WORK TASK: Using the entries that follow, state how many lines contain "path", with no other words.

== Segment start ==

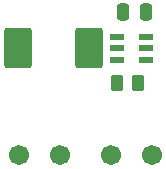
<source format=gts>
G04 #@! TF.GenerationSoftware,KiCad,Pcbnew,7.0.5-0*
G04 #@! TF.CreationDate,2023-12-12T08:13:43-05:00*
G04 #@! TF.ProjectId,12v5VBuck,31327635-5642-4756-936b-2e6b69636164,rev?*
G04 #@! TF.SameCoordinates,Original*
G04 #@! TF.FileFunction,Soldermask,Top*
G04 #@! TF.FilePolarity,Negative*
%FSLAX46Y46*%
G04 Gerber Fmt 4.6, Leading zero omitted, Abs format (unit mm)*
G04 Created by KiCad (PCBNEW 7.0.5-0) date 2023-12-12 08:13:43*
%MOMM*%
%LPD*%
G01*
G04 APERTURE LIST*
G04 Aperture macros list*
%AMRoundRect*
0 Rectangle with rounded corners*
0 $1 Rounding radius*
0 $2 $3 $4 $5 $6 $7 $8 $9 X,Y pos of 4 corners*
0 Add a 4 corners polygon primitive as box body*
4,1,4,$2,$3,$4,$5,$6,$7,$8,$9,$2,$3,0*
0 Add four circle primitives for the rounded corners*
1,1,$1+$1,$2,$3*
1,1,$1+$1,$4,$5*
1,1,$1+$1,$6,$7*
1,1,$1+$1,$8,$9*
0 Add four rect primitives between the rounded corners*
20,1,$1+$1,$2,$3,$4,$5,0*
20,1,$1+$1,$4,$5,$6,$7,0*
20,1,$1+$1,$6,$7,$8,$9,0*
20,1,$1+$1,$8,$9,$2,$3,0*%
G04 Aperture macros list end*
%ADD10R,1.250000X0.600000*%
%ADD11C,1.701800*%
%ADD12RoundRect,0.250000X-0.262500X-0.450000X0.262500X-0.450000X0.262500X0.450000X-0.262500X0.450000X0*%
%ADD13RoundRect,0.235000X0.940000X1.465000X-0.940000X1.465000X-0.940000X-1.465000X0.940000X-1.465000X0*%
%ADD14RoundRect,0.250000X0.250000X0.475000X-0.250000X0.475000X-0.250000X-0.475000X0.250000X-0.475000X0*%
G04 APERTURE END LIST*
D10*
X65240000Y-20810000D03*
X65240000Y-21760000D03*
X65240000Y-22710000D03*
X67740000Y-22710000D03*
X67740000Y-21760000D03*
X67740000Y-20810000D03*
D11*
X60475001Y-30775000D03*
X56974998Y-30775000D03*
D12*
X65248774Y-24675000D03*
X67073774Y-24675000D03*
D13*
X62930000Y-21765000D03*
X56880000Y-21765000D03*
D14*
X65825000Y-18675000D03*
X67725000Y-18675000D03*
D11*
X68235001Y-30765000D03*
X64734998Y-30765000D03*
M02*

</source>
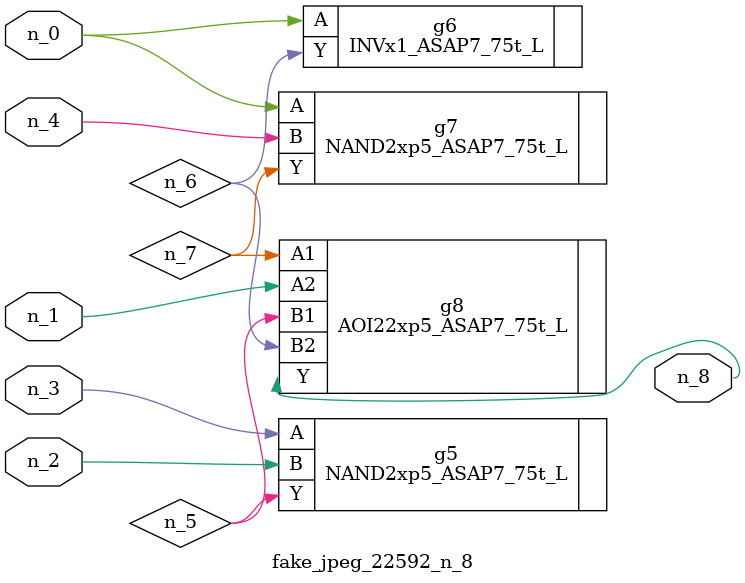
<source format=v>
module fake_jpeg_22592_n_8 (n_3, n_2, n_1, n_0, n_4, n_8);

input n_3;
input n_2;
input n_1;
input n_0;
input n_4;

output n_8;

wire n_6;
wire n_5;
wire n_7;

NAND2xp5_ASAP7_75t_L g5 ( 
.A(n_3),
.B(n_2),
.Y(n_5)
);

INVx1_ASAP7_75t_L g6 ( 
.A(n_0),
.Y(n_6)
);

NAND2xp5_ASAP7_75t_L g7 ( 
.A(n_0),
.B(n_4),
.Y(n_7)
);

AOI22xp5_ASAP7_75t_L g8 ( 
.A1(n_7),
.A2(n_1),
.B1(n_5),
.B2(n_6),
.Y(n_8)
);


endmodule
</source>
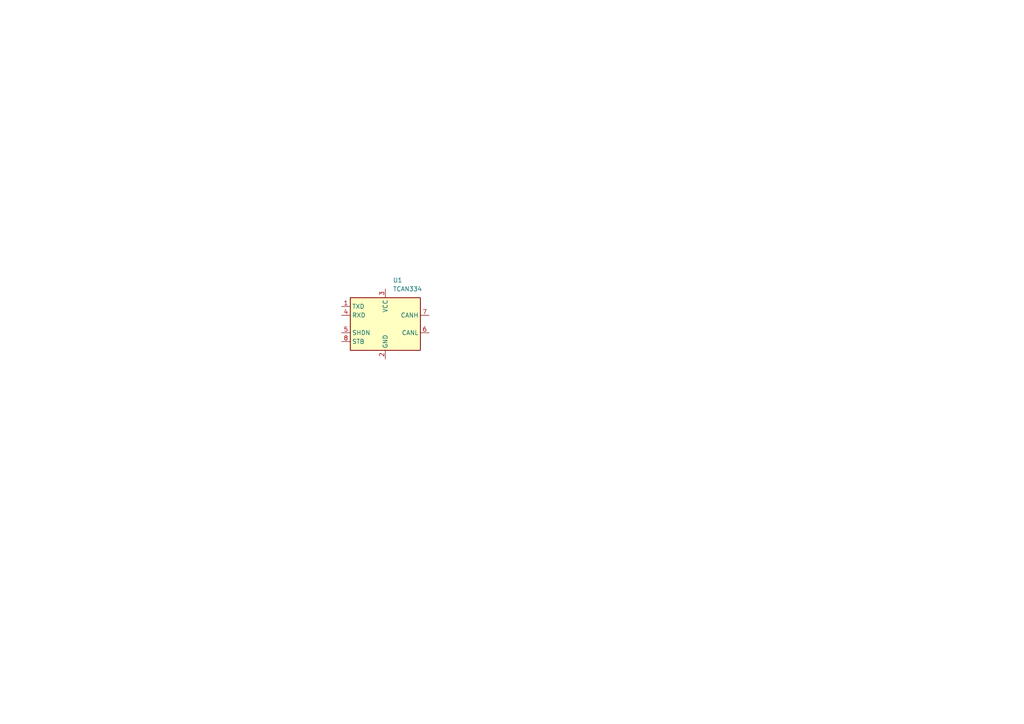
<source format=kicad_sch>
(kicad_sch (version 20230121) (generator eeschema)

  (uuid d4f25219-6cef-4e47-aded-6c41d03d24e2)

  (paper "A4")

  


  (symbol (lib_id "Interface_CAN_LIN:TCAN334") (at 111.76 93.98 0) (unit 1)
    (in_bom yes) (on_board yes) (dnp no) (fields_autoplaced)
    (uuid e76c058d-cbec-4d99-a65c-a1d52e1a02ba)
    (property "Reference" "U1" (at 113.9541 81.28 0)
      (effects (font (size 1.27 1.27)) (justify left))
    )
    (property "Value" "TCAN334" (at 113.9541 83.82 0)
      (effects (font (size 1.27 1.27)) (justify left))
    )
    (property "Footprint" "" (at 111.76 106.68 0)
      (effects (font (size 1.27 1.27) italic) hide)
    )
    (property "Datasheet" "http://www.ti.com/lit/ds/symlink/tcan337.pdf" (at 111.76 93.98 0)
      (effects (font (size 1.27 1.27)) hide)
    )
    (pin "1" (uuid b8e5adcb-c7c3-499b-b2a6-aa550e42fce4))
    (pin "2" (uuid 9b8740c5-3253-4ae9-8818-a10ea942c3ea))
    (pin "3" (uuid 28941433-50b9-4390-aef1-05b160e5bbdd))
    (pin "4" (uuid b90343d3-5c32-4f31-9243-d0779d34f5fa))
    (pin "5" (uuid b594af5d-4bc3-4e77-a928-e4c446c33312))
    (pin "6" (uuid f44d67cd-80d9-4ad7-bca1-2f98f5f60031))
    (pin "7" (uuid f413372e-f8cf-4370-84ca-1ebf55aafa37))
    (pin "8" (uuid de57faa1-ec16-44a3-ba0e-c2fd8ebe529e))
    (instances
      (project "CAN_LIGHT"
        (path "/d4f25219-6cef-4e47-aded-6c41d03d24e2"
          (reference "U1") (unit 1)
        )
      )
    )
  )

  (sheet_instances
    (path "/" (page "1"))
  )
)

</source>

== Segment end ==

OUTPUT FOR THIS TASK: 2